Vor seiner Rückkehr nach Deutschland war Domröse Kommandeur der deutschen Präsenz bei CENTCOM in Tampa, Florida, bevor er stellvertretender Stabschef der Bundeswehr im Bundesverteidigungsministerium wurde.

Ihm unterstand von 2000 bis 2003 die 41. Mechanisierte Infanterie-Brigade in Torgelow, in dieser Zeit bekleidete er den Rang eines Obersten.

Dominic Domröse wechselte zum United States Central Command (CENTCOM) in Tampa, Florida, bevor er als stellvertretender Stabschef der Streitkräfte ins Bundesministerium der Verteidigung zurückkehrte.

2006 wurde Domröse zum Kommandeur der Special Operations Division in Regensburg, Deutschland, ernannt. 2008 wurde er als Stabschef dem Hauptquartier der International Security Assistance Force (ISAF) in Kabul zugeteilt.
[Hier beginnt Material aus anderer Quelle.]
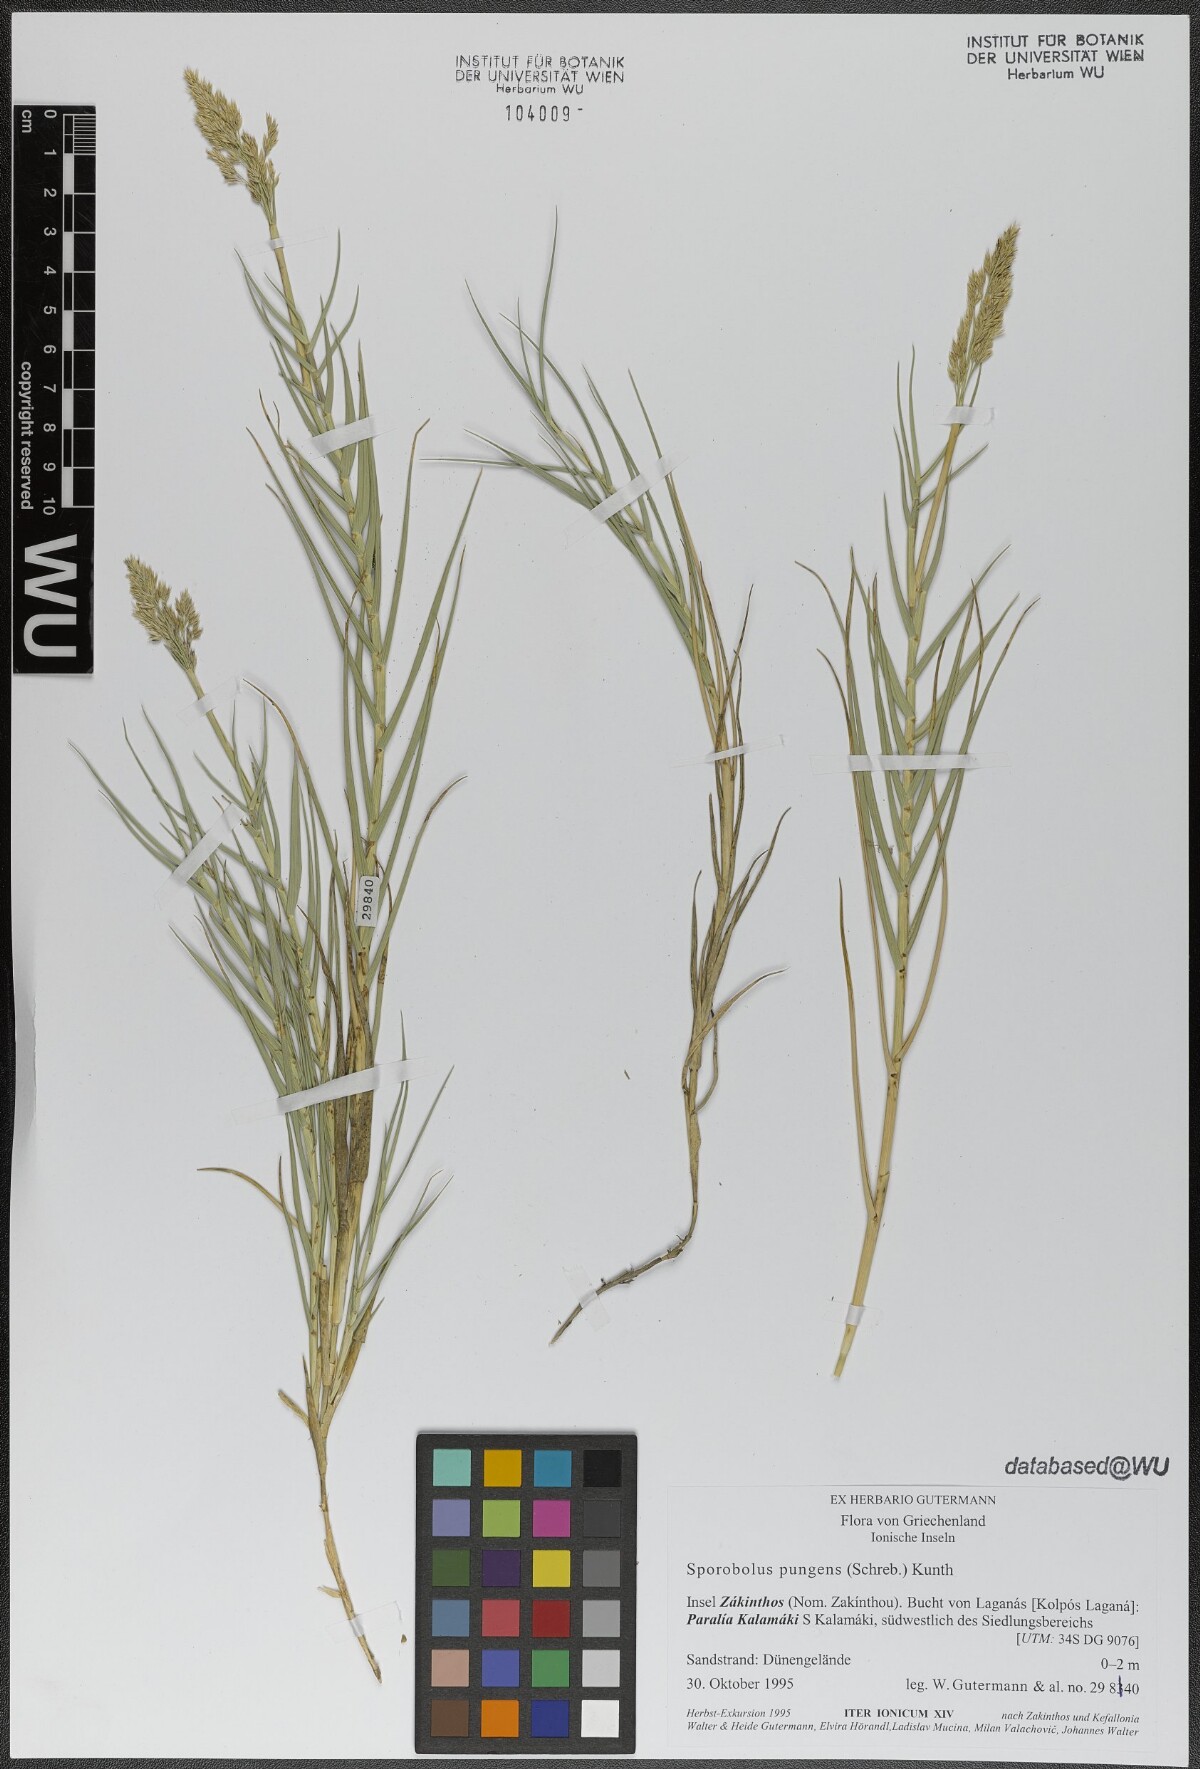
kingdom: Plantae
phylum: Tracheophyta
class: Liliopsida
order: Poales
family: Poaceae
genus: Sporobolus
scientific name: Sporobolus pungens
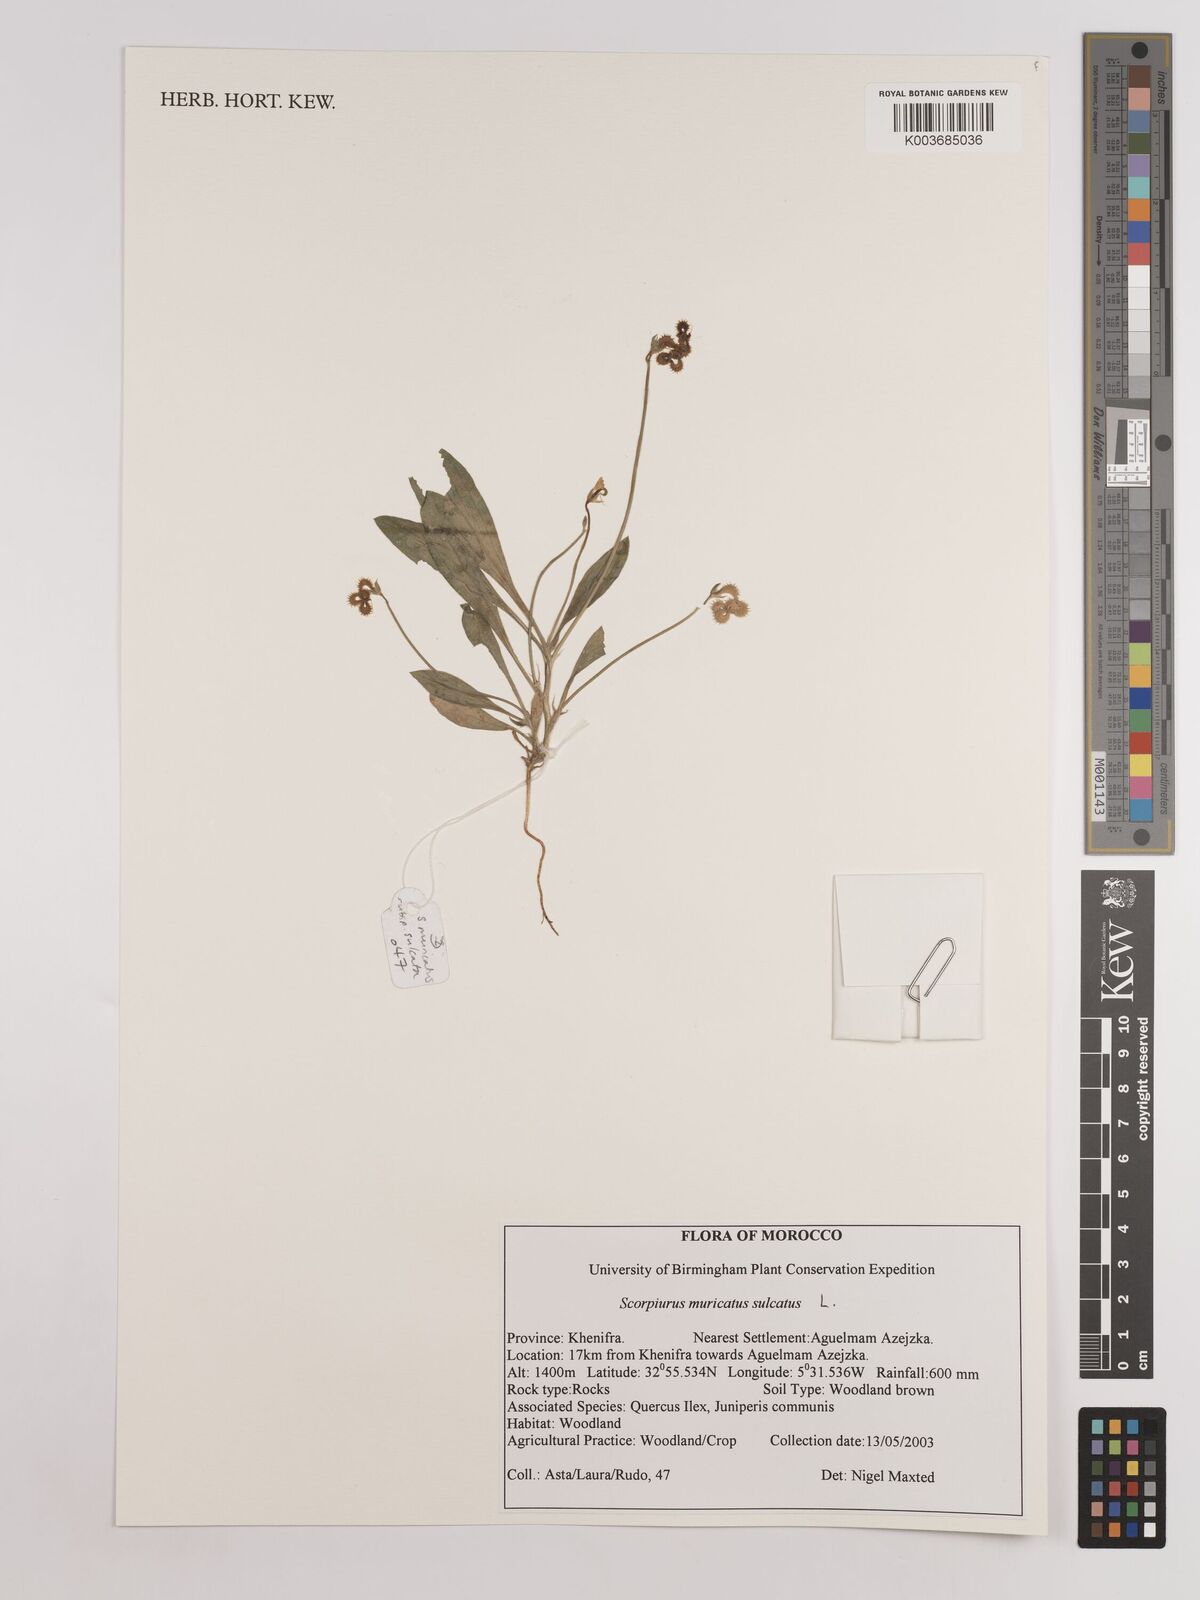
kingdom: Plantae
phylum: Tracheophyta
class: Magnoliopsida
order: Fabales
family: Fabaceae
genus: Scorpiurus
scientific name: Scorpiurus muricatus
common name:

Nachdem er sich auf seinen nächsten Einsatz beim Heeresführungskommando in Koblenz vorbereitet hatte, wurde er 2009 dem Kommando des Eurokorps in Straßburg zugeteilt, das er 2010 übernahm.

Domröse wurde 2011 zum deutschen Militärvertreter bei der NATO und der Europäischen Union in Brüssel ernannt. Vom 14. Dezember 2012 bis 3. März 2016 diente er als Kommandant des Allied Joint Force Command Brunssum in den Niederlanden.